This is a Python library for keeping track of the combination of components in a string. In particular it lets you separate out the formatted values in an f-string. Here's an example:

from fvalues import F, FValue

x = 1.2345
f = F(f"twice x is {x * 2:.2f}")
assert f == "twice x is 2.47"
assert f.parts == ("twice x is ", FValue(source="x * 2", value=2.469, formatted="2.47"))

Key facts:

• F is a subclass of str so it can generally be used like any other string.
• Calls to the constructor F() are magically detected using the executing library, and f-strings within are parsed to extract their components.
• These are saved in the attribute F.parts. Each part is either a str representing a constant section or an FValue representing a dynamic expression.
• FValue.source contains the source code between the braces ({}) but before the colon (:) and format spec (.2f). In some cases it may not be the exact original source code, but equivalent code produced by ast.unparse.
• FValue.value and FValue.formatted are calculated using eval(), so be careful of expressions that you wouldn't want to evaluate twice due to performance or side effects.

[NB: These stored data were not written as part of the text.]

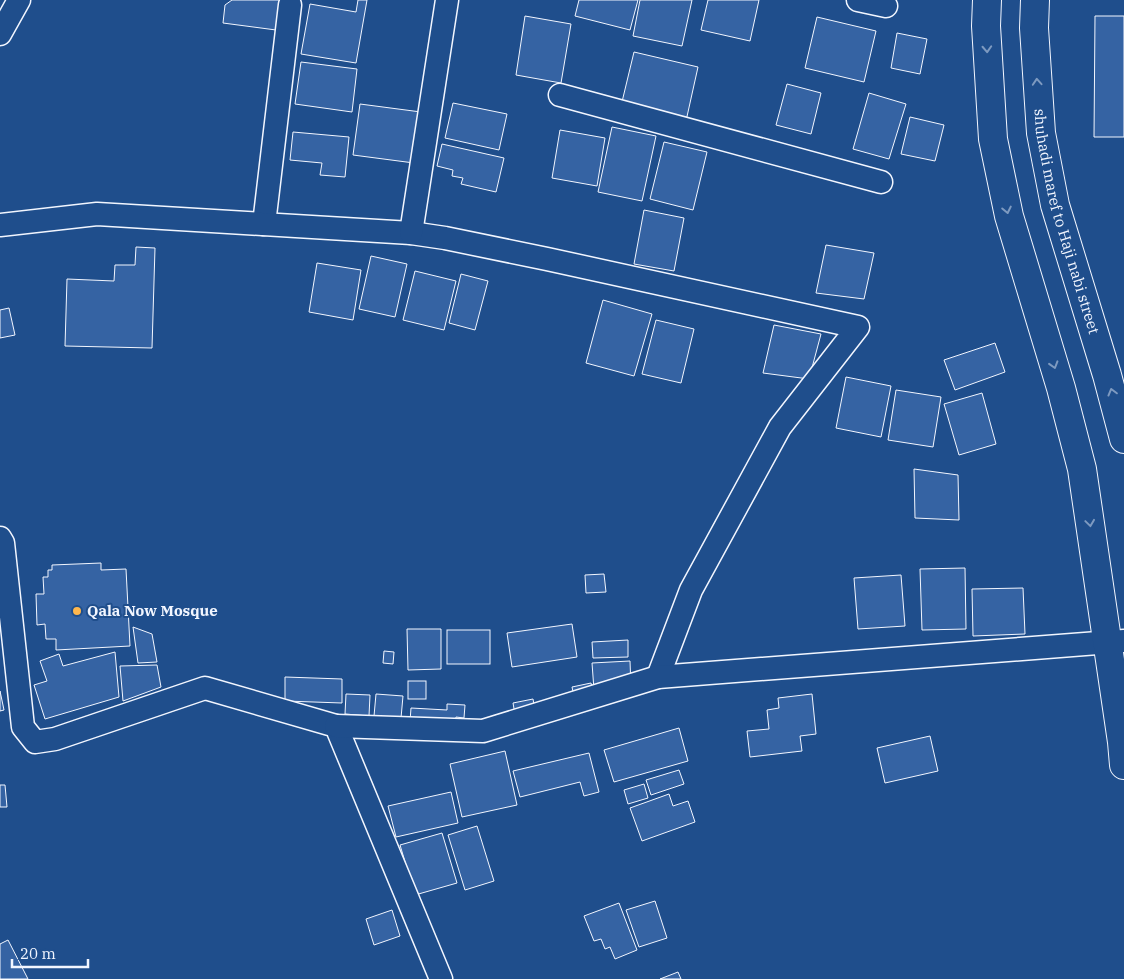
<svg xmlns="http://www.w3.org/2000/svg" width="1124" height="979" viewBox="0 0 1124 979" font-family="'IBM Plex Serif',serif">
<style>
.building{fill:#3563a3;stroke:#f2f6ff}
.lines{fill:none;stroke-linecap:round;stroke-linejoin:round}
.minor-casing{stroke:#f2f6ff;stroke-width:25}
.secondary-casing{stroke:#f2f6ff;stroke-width:30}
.minor{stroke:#1f4e8c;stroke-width:22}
.secondary{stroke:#1f4e8c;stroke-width:28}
.oneway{stroke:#7e9ac0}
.poi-dot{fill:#ffb74d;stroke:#1f4e8c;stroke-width:2}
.labels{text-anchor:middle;stroke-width:4;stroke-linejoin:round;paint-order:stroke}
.street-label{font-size:15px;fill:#f2f6ff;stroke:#1f4e8c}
.poi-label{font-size:15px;font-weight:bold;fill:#f2f6ff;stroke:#1f4e8c;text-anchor:start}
</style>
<rect width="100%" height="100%" fill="#1f4e8c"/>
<!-- building -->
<g class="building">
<polygon points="232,0 282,0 276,30 223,23 225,5"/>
<polygon points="358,0 367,0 356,63 301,54 310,4 356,12"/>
<polygon points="579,0 638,0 630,30 575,16"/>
<polygon points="640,0 692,0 682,46 633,36"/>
<polygon points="708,0 759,0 750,41 701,30"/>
<polygon points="525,16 571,24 561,83 516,75"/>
<polygon points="1095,16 1124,16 1124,137 1094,137"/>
<polygon points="817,17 876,31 864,82 805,68"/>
<polygon points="897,33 927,39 920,74 891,68"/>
<polygon points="634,52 698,67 686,121 621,106"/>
<polygon points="301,62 357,69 352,112 295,104"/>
<polygon points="787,84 821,93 811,134 776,125"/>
<polygon points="869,93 906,104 889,159 853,149"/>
<polygon points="453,103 507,114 499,150 445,138"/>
<polygon points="360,104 421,112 414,163 353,155"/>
<polygon points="910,117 944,125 935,161 901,154"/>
<polygon points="612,127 656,136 642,201 598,192"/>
<polygon points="560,130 605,138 597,186 552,178"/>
<polygon points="293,132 349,137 345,177 320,175 322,163 290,160"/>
<polygon points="664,142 707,152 693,210 650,199"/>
<polygon points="442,144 504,158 496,192 461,184 463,178 452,176 453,170 437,166"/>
<polygon points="644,210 684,218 674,271 634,264"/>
<polygon points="826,245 874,253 864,299 816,293"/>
<polygon points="136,247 155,248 152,348 65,346 67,279 114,281 115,265 135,265"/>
<polygon points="371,256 407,264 395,317 359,309"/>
<polygon points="317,263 361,270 353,320 309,312"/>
<polygon points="415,271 456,281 444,330 403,320"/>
<polygon points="461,274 488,281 475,330 449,323"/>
<polygon points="603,300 652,314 634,376 586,363"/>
<polygon points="9,308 15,335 0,338 0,310"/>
<polygon points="656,320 694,329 681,383 642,374"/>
<polygon points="774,325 821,334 809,379 763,373"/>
<polygon points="995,343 1005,372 955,390 944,360"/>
<polygon points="846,377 891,386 881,437 836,428"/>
<polygon points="896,390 941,397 933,447 888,440"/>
<polygon points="982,393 996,444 959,455 944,404"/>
<polygon points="914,469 958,475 959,520 915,518"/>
<polygon points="101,563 101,570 126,569 130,646 56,650 56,639 46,639 45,624 37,625 36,594 44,594 43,577 48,577 48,570 52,570 52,565"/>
<polygon points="965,568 966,629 922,630 920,569"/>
<polygon points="604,574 606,592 586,593 585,575"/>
<polygon points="901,575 905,626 858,629 854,578"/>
<polygon points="1023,588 1025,634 973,636 972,589"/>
<polygon points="572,624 577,657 512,667 507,633"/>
<polygon points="133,627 152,634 157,662 138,663"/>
<polygon points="407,629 441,629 441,669 408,670"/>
<rect x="447" y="630" width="43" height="34"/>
<polygon points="628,640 628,657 593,658 592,642"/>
<polygon points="384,651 394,652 393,664 383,663"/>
<polygon points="115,652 119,697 45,719 34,685 47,681 40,661 59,654 63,666"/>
<polygon points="630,661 631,688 594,690 592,663"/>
<polygon points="157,665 161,687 123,701 120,666"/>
<polygon points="285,677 342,679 342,703 285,701"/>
<rect x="408" y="681" width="18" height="18"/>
<polygon points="591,683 595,701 576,705 572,687"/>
<polygon points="0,691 4,710 0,711"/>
<polygon points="346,694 370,695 369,716 345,714"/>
<polygon points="376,694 403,696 401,718 374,716"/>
<polygon points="812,694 816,734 800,736 802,751 750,757 747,731 769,729 767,710 779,708 778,698"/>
<polygon points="533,699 536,716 516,720 513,703"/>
<polygon points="447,704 465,705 464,718 456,717 455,724 410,721 411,708 447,710"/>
<polygon points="679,728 688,761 614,782 604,750"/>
<polygon points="930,736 938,771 885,783 877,748"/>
<polygon points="505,751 517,805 462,817 450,764"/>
<polygon points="589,753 599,792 584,796 580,782 520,797 513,771"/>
<polygon points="679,770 684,784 651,795 646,780"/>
<polygon points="644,784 648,798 628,804 624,790"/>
<polygon points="0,785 5,785 7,807 0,807"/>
<polygon points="451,792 458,823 396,837 388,806"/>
<polygon points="669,794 673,806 688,801 695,822 642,841 630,808"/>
<polygon points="477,826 494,881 465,890 448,835"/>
<polygon points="442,833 457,883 415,895 400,845"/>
<polygon points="655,901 667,938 639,947 626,910"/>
<polygon points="619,903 637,950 615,959 610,947 605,949 601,939 594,941 584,916"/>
<polygon points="392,910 400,936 374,945 366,919"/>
<polygon points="8,940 28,979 0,979 0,944"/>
<polygon points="678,972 681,979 660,979"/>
</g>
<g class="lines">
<!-- minor casing -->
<g class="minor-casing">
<g id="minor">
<polyline points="858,0 886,6"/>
<polyline points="0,34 19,0"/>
<polyline points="560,95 881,182"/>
<polyline points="264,224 290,5"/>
<polyline points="0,225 97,214 411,233 445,238 547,259 858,327 780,427 691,590 658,677"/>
<polyline points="411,233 447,0"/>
<polyline points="0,538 3,543 23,727 35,742 55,739 205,688 336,726 441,979"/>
<polyline points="336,726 483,731 658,677 1124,641"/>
</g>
</g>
<!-- secondary casing -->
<g class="secondary-casing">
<g id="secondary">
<polyline points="987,0 986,26 993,139 1009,216 1061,388 1082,469 1122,742 1124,765"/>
<path id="s1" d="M 1035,0 L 1034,28 L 1041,133 L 1055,205 L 1107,375 L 1124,439"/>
</g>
</g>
<!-- minor -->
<use href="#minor" class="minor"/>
<!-- secondary -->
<use href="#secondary" class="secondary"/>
</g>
<!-- one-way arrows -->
<defs><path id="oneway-chevron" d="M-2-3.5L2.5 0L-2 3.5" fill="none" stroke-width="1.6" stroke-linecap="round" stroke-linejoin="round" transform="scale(1.25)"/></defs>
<g class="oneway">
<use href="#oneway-chevron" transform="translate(987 49) rotate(87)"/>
<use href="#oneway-chevron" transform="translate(1037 82) rotate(-94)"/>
<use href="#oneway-chevron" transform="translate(1007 210) rotate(78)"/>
<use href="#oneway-chevron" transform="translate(1054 365) rotate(73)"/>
<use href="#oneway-chevron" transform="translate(1112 392) rotate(-105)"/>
<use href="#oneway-chevron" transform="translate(1090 523) rotate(82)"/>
</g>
<!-- markers -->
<circle class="poi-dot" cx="77" cy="611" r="5"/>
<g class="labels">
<!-- street labels -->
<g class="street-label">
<text dy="5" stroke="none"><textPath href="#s1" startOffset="225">shuhadi maref to Haji nabi street</textPath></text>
</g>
<!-- poi labels -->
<g class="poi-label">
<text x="87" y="616">Qala Now Mosque</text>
</g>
</g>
<!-- scale -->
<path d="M12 959v8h76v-8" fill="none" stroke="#f2f6ff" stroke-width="2.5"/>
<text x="20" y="959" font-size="15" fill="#f2f6ff" stroke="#1f4e8c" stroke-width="4" paint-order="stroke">20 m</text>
</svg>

This library was built to enhance the Interactive Composition Explorer (ICE). In the screenshot below, the prompt under 'Inputs' on the right is an F object, and the colored text corresponds to dynamic FValues.

The F class also has special support for concatenation with the + operator:

f += "!"
assert f == "twice x is 2.47!"
assert f.parts == (
    FValue(
        source="f",
        value="twice x is 2.47",
        formatted="twice x is 2.47",
    ),
    "!",
)

Similar to deconstructing f-strings, you can see how the parts distinguish between the dynamic expression f on the left of +=, representing it as an FValue, and the static "!" on the right.

In the assertion above above, FValue.value is shown as a plain string, but remember that it's actually also an F object itself. The assertion works because F is a subclass of str so they can be used interchangeably. But it still has the same parts that we saw earlier. Sometimes keeping the tree of parts in its original form can be useful, other times you may want to bring everything to the surface to make things easier. You can produce an equivalent F object with a flat list of parts using F.flatten:

assert f.flatten().parts == (
    "twice x is ",
    FValue(
        source="x * 2",
        value=2.469,
        formatted="2.47",
    ),
    "!",
)

Most F methods (e.g. .lower()) are directly inherited from str, which means that they return a plain str rather than another F object. So be careful with those methods if you don't want to lose information about the parts! The methods below have specialised implementations to avoid this. More may be added in the future.

F.strip does the same thing as the usual str.strip as far as the whole string is concerned, but also strips the internal parts in the way you'd probably expect. See the docstring for more details. The related methods lstrip and rstrip strip the left/right sides as expected.

Make sure to write F(f"...").strip() rather than F(f"...".strip()) or the f-string magic won't work.

separator.join(strings) will return an F object only if separator is an F object. If separator is a plain str, then the result will be a plain str, even if strings is a list of F objects. In practice, this typically means you should write e.g. F(" ").join(strings) rather than " ".join(strings).